===== Provided text
September 29 (Day Seventeen)
The Tartini breakfast is the first one on our trip that I consider worth eating without adding outside food—lots of cold fish and fresh fruit. Afterwards I get a new code for the computer and do email while Lindy drinks tea and reads a book.
After breakfast we agree to take separate time in the piazza. I pay 320 tollars for three postcards at a stationery shop and strike up a friendship with the clerk. In fact, with no other customers, he comes outside to continue our conversation. As he lights a cigarette, I circle out of the way without attitude or comment, a skill I am developing in Europe’s smoking culture.
He is a young bearded guy from Croatia, likes Piran especially for its intellectual activity during the summer, has been in this shop for seven years. What is surprising to me is that he never learned English either in school or from any formal teaching, simply picking up bits here and there from talking to strangers. He brushes off my compliment by saying that his fluency is a mirage, he knows only a few hundred words and is good at bluffing; yet he knows at least the words to communicate that concept, and our conversation is seamless to me. As we continue to discuss languages and I admit my inability to speak any other than English, he figures he can do French, Italian, Spanish, Portuguese, Flemish, and German at about the same level as his English. His real fluency understandably is in several different dialects of Serbo-Croatian, including Slovenian, and Russian.
Multilingualism of this sort is an improvisational ability I envy, a totally different route to words, syntaxes, and cross-cultural semantics than formal study that almost no one gets to explore or develop in the States. What this self-educated guy has is really different from the mastery of individual tongues. It is a general fluency with language itself—or at least the European branch of Indo-European—that allows him either to talk with anyone or begin to cultivate that possibility when a stranger speaks an unknown language. I wonder how he converses with someone at the raw beginning when he wants to learn their language. I imagine they could pick another tongue they both know at least rudimentarily.
We discuss Slovenian authors, Miha in particular (whom he has read and thus is surprised I know and am going to Bled with tomorrow); he tells me some others I should look up, but I didn’t write them down. From there we move to international politics and seasonal differences in tourism in Piran. He explains to me how one would travel down the coast into Croatia from here. Although the border is near, I should drive at least forty-five minutes to reach anywhere interesting. lament that this will probably have to await another trip.
Lindy sees us standing there and joins our talk, remarking idly that there are still police all over the place. “Police state,” comments the clerk. “The cops were out at 6 in the morning, guarding NATO.”
He gives us some useful tourism information, pointing to a street that we can use to ascend through the city. After the conversation we enter its dark alley and begin winding up. The path is incredibly attenuated, like a tunnel. At a couple of spots it seems like a dead end with nothing up ahead and then, as we arrive, it bends around stone into another alley.
We emerge into a courtyard with churches on opposite sides. Though neither are obviously marked, from the guidebook we guess that these are the cloister of the Church of St. Francis Assissi and Our Lady of the Snows. A woman is kneeling at the entrance to the former, turning her rosary before candles, a large clamshell next to her for donations, so we depart her sanctified space and cross the courtyard into the other church. Its ample anteroom holds, surprisingly, an exhibit of modern art, modest and playful in the form of a giant gameboard that invites inquiry. There is no guard protecting works made up of separate small, quite stealable pieces. In fact, there is no one at all. The exhibits simply sit exposed, flaunting the possibility of theft. One is a plastic map of abstract puzzle pieces coming apart in representation of former Yugoslavia. Another is a pile of little round, smooth stones of various sizes. Another comprises objects of the same irregular oval shape in different scales, colors, and materials: pottery, wood, stone.
==========
===== Data supplied
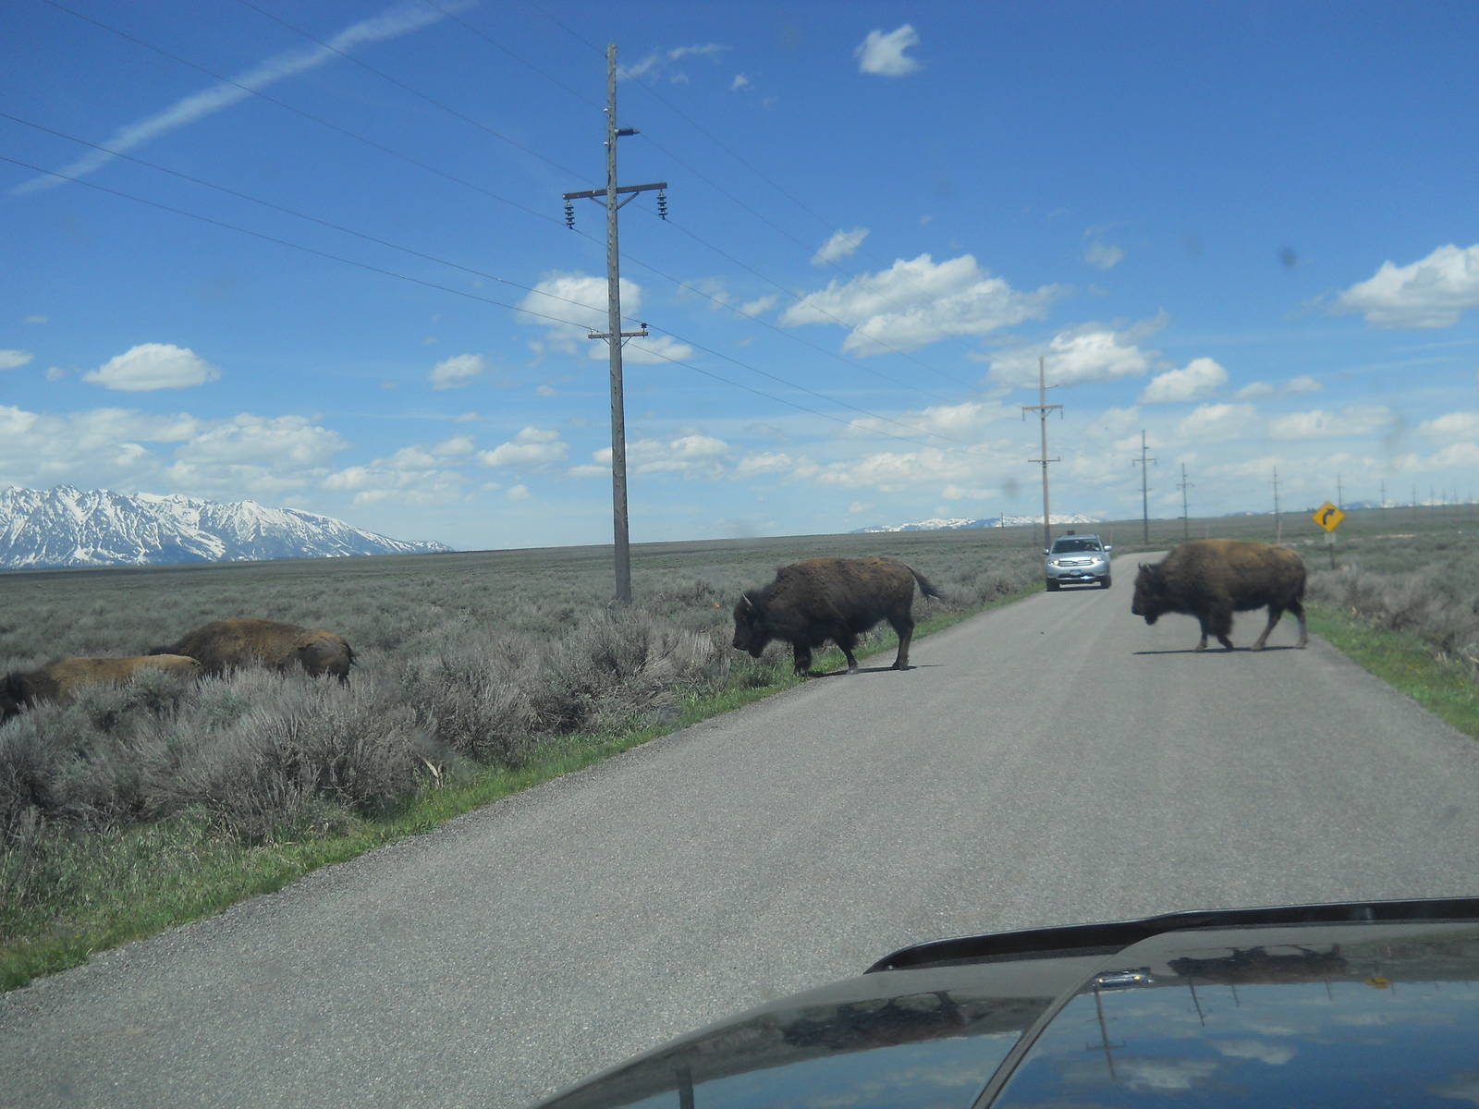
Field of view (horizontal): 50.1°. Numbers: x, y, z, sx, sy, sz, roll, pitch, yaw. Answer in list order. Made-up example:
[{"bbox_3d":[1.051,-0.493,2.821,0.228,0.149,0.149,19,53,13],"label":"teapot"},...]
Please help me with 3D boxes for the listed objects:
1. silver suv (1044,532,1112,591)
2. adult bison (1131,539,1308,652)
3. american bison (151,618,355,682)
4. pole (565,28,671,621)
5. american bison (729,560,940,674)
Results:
==========
In the travel diary entry, why do the travelers depend on the guidebook to work out which churches face each other across the courtyard?

Neither church is obviously marked, so the travelers use the guidebook to guess that they are the cloister of the Church of St. Francis Assissi and Our Lady of the Snows.